Aviation Commerciale
  • Aviation Commerciale
    Vietnam Airlines commande 50 B737 Max
    Vietnam Airlines a annoncé son intention d’acquérir 50 B737-8. Cette déclaration coïncide avec la visite du président américain Joe Biden au Vietnam dans le cadre de discussions portant sur le commerce et le renforcement des relations diplomatiques entre les États-Unis et le Vietnam. S'appuyant sur la longue collaboration de Boeing avec l'industrie de l'aviation civile vietnamienne, la flotte de B737 Max de la compagnie aérienne contribuera à l'ambition nationale de devenir une plaque tournante de l'aviation. La demande croissante d'avions monocouloirs a poussé Vietnam Airlines à acquérir 60 appareils supplémentaires d'ici 2030 et environ 100 appareils d'ici 2035, dont le B737 Max. La compagnie exploite une flotte de 100 avions, dont 65 appareils monocouloirs, desservant 97 routes vers 21 destinations domestiques et 29 destinations internationales. La famille Boeing MAX est exploitée par 70 compagnies aériennes à travers le monde, totalisant plus de 1 150 appareils en service.
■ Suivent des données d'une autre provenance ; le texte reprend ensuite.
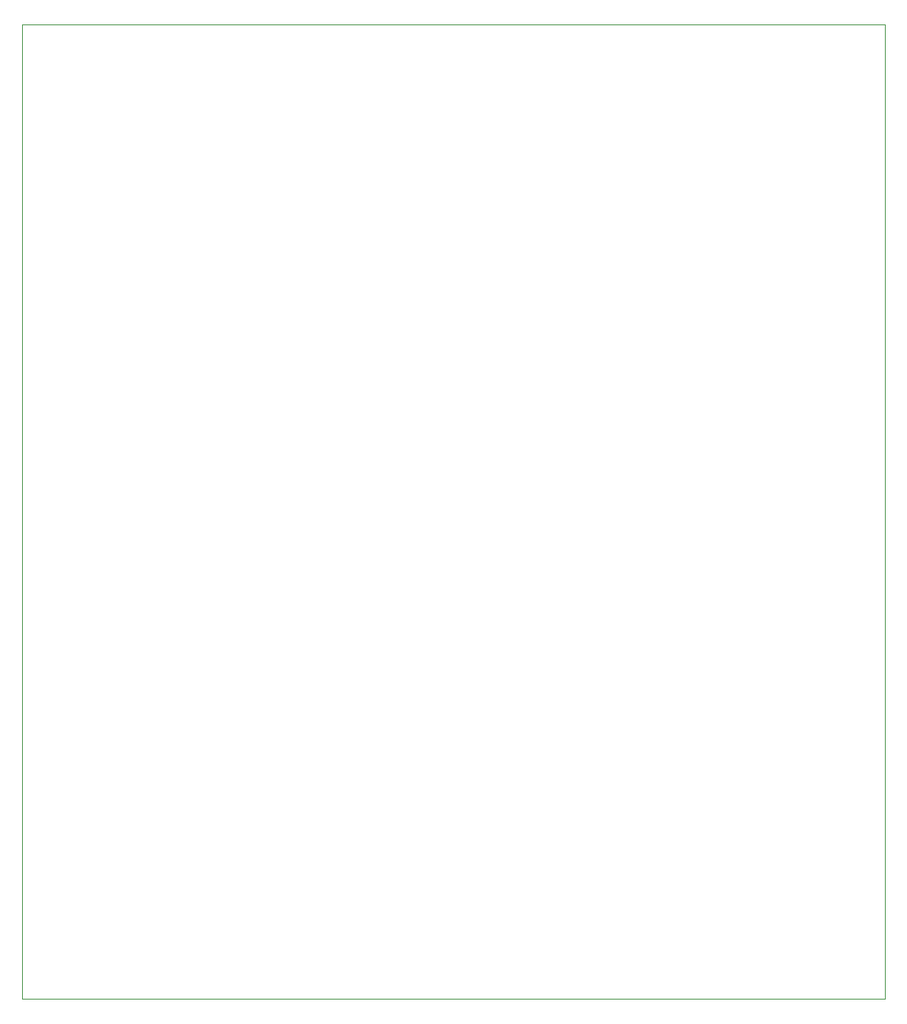
<source format=gm1>
G04 #@! TF.GenerationSoftware,KiCad,Pcbnew,7.0.9*
G04 #@! TF.CreationDate,2023-11-23T14:21:27+01:00*
G04 #@! TF.ProjectId,carte_puissance_crac,63617274-655f-4707-9569-7373616e6365,rev?*
G04 #@! TF.SameCoordinates,Original*
G04 #@! TF.FileFunction,Profile,NP*
%FSLAX46Y46*%
G04 Gerber Fmt 4.6, Leading zero omitted, Abs format (unit mm)*
G04 Created by KiCad (PCBNEW 7.0.9) date 2023-11-23 14:21:27*
%MOMM*%
%LPD*%
G01*
G04 APERTURE LIST*
G04 #@! TA.AperFunction,Profile*
%ADD10C,0.100000*%
G04 #@! TD*
G04 APERTURE END LIST*
D10*
X85380000Y-31360000D02*
X178002500Y-31360000D01*
X178002500Y-135947500D01*
X85380000Y-135947500D01*
X85380000Y-31360000D01*
M02*

</source>
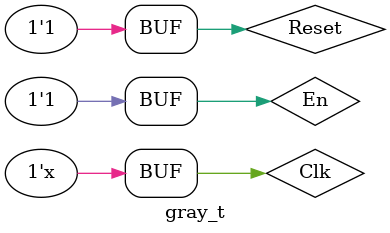
<source format=v>
`timescale 1ns / 1ps


module gray_t;

	// Inputs
	reg Clk;
	reg Reset;
	reg En;

	// Outputs
	wire [2:0] Output;
	wire Overflow;

	// Instantiate the Unit Under Test (UUT)
	gray uut (
		.Clk(Clk), 
		.Reset(Reset), 
		.En(En), 
		.Output(Output), 
		.Overflow(Overflow)
	);

	initial begin
		// Initialize Inputs
		Clk = 0;
		Reset = 0;
		En = 1;

		// Wait 100 ns for global reset to finish
		#100;
		Reset=1;
		// Add stimulus here

	end
      always #5 Clk=~Clk;
endmodule


</source>
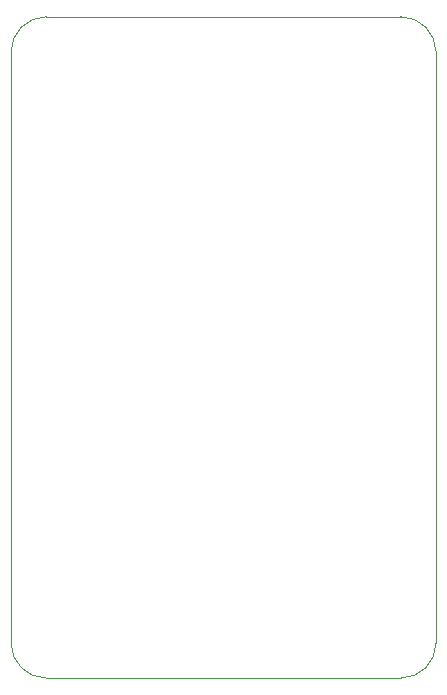
<source format=gbr>
%TF.GenerationSoftware,KiCad,Pcbnew,8.0.7*%
%TF.CreationDate,2025-01-13T12:12:40+05:30*%
%TF.ProjectId,STHDAQ_BX,53544844-4151-45f4-9258-2e6b69636164,rev?*%
%TF.SameCoordinates,Original*%
%TF.FileFunction,Profile,NP*%
%FSLAX46Y46*%
G04 Gerber Fmt 4.6, Leading zero omitted, Abs format (unit mm)*
G04 Created by KiCad (PCBNEW 8.0.7) date 2025-01-13 12:12:40*
%MOMM*%
%LPD*%
G01*
G04 APERTURE LIST*
%TA.AperFunction,Profile*%
%ADD10C,0.050000*%
%TD*%
G04 APERTURE END LIST*
D10*
X173000000Y-136000000D02*
G75*
G02*
X170000000Y-133000000I0J3000000D01*
G01*
X206000000Y-83000000D02*
X206000000Y-133000000D01*
X173000000Y-80000000D02*
X203000000Y-80000000D01*
X203000000Y-136000000D02*
X173000000Y-136000000D01*
X203000000Y-80000000D02*
G75*
G02*
X206000000Y-83000000I0J-3000000D01*
G01*
X170000000Y-133000000D02*
X170000000Y-83000000D01*
X170000000Y-83000000D02*
G75*
G02*
X173000000Y-80000000I3000000J0D01*
G01*
X206000000Y-133000000D02*
G75*
G02*
X203000000Y-136000000I-3000000J0D01*
G01*
M02*

</source>
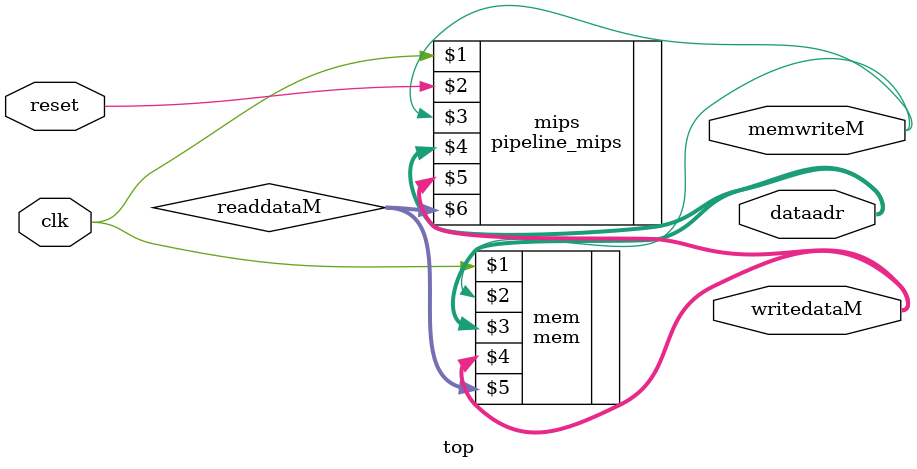
<source format=sv>
module top(input  logic        clk, reset, 
           output logic [31:0] writedataM, dataadr, 
           output logic        memwriteM);

  logic [31:0] readdataM;
  
  // microprocessor (control & datapath)
  pipeline_mips mips( clk, reset, memwriteM, dataadr, writedataM, readdataM );
  // memory 
  mem mem(clk, memwriteM, dataadr, writedataM, readdataM);

endmodule

</source>
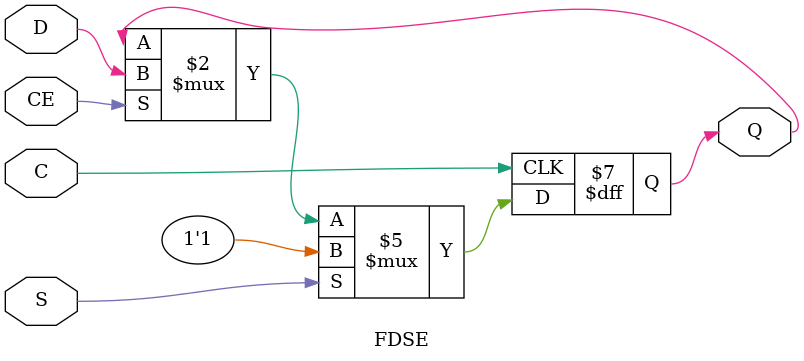
<source format=v>
`timescale 1ns / 1ps


module FDSE(
    input D,
    input CE,
    input C,
    input S,
    output reg Q
    );
    
    always @ ( posedge C  )
	if (S)
		Q <= 1;
	else if (CE)
		Q <= D;
endmodule

</source>
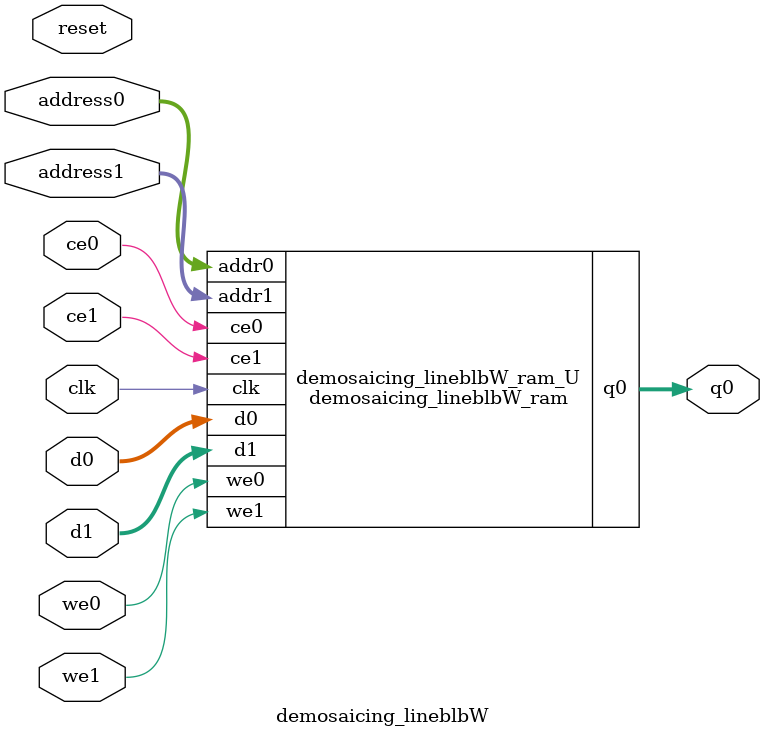
<source format=v>
`timescale 1 ns / 1 ps
module demosaicing_lineblbW_ram (addr0, ce0, d0, we0, q0, addr1, ce1, d1, we1,  clk);

parameter DWIDTH = 20;
parameter AWIDTH = 10;
parameter MEM_SIZE = 960;

input[AWIDTH-1:0] addr0;
input ce0;
input[DWIDTH-1:0] d0;
input we0;
output reg[DWIDTH-1:0] q0;
input[AWIDTH-1:0] addr1;
input ce1;
input[DWIDTH-1:0] d1;
input we1;
input clk;

(* ram_style = "block" *)reg [DWIDTH-1:0] ram[0:MEM_SIZE-1];




always @(posedge clk)  
begin 
    if (ce0) begin
        if (we0) 
            ram[addr0] <= d0; 
        q0 <= ram[addr0];
    end
end


always @(posedge clk)  
begin 
    if (ce1) begin
        if (we1) 
            ram[addr1] <= d1; 
    end
end


endmodule

`timescale 1 ns / 1 ps
module demosaicing_lineblbW(
    reset,
    clk,
    address0,
    ce0,
    we0,
    d0,
    q0,
    address1,
    ce1,
    we1,
    d1);

parameter DataWidth = 32'd20;
parameter AddressRange = 32'd960;
parameter AddressWidth = 32'd10;
input reset;
input clk;
input[AddressWidth - 1:0] address0;
input ce0;
input we0;
input[DataWidth - 1:0] d0;
output[DataWidth - 1:0] q0;
input[AddressWidth - 1:0] address1;
input ce1;
input we1;
input[DataWidth - 1:0] d1;



demosaicing_lineblbW_ram demosaicing_lineblbW_ram_U(
    .clk( clk ),
    .addr0( address0 ),
    .ce0( ce0 ),
    .we0( we0 ),
    .d0( d0 ),
    .q0( q0 ),
    .addr1( address1 ),
    .ce1( ce1 ),
    .we1( we1 ),
    .d1( d1 ));

endmodule


</source>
    Aeroweb du 21 septembre
  • Aviation Commerciale
    La Chine aura besoin de 8 560 appareils d'ici 20 ans
    Boeing vient d’estimer à 8 560 appareils le besoin du marché chinois pour les 20 prochaines années, soit 20% de la demande mondiale sur la période. L'avionneur américain explique que la forte demande sur le marché intérieur, qui a rapidement retrouvé son niveau pré-covid, et la croissance économique de la Chine, qui reste supérieure à la moyenne mondiale malgré ses difficultés, vont porter cette croissance de l'aviation dans le pays. La flotte chinoise devrait ainsi doubler d'ici 2042, pour frôler les 9 600 appareils en service. Ainsi, 6 470 monocouloirs pourraient être livrés d'ici là, aux côtés de 1 550 gros-porteurs. A cela s'ajoutent 350 avions régionaux et 190 avions cargo. Selon Boeing, un tiers de ces nouveaux appareils sont destinés au renouvellement de la flotte. La Chine aura notamment besoin de recruter massivement pour intégrer 134 000 pilotes, 138 000 techniciens et 161 000 membres du personnel navigant commercial. Ainsi, entre les activités de maintenance, de formation et de production de pièces détachées, le secteur devrait dépenser 675 Md$ pour les services sur 20 ans.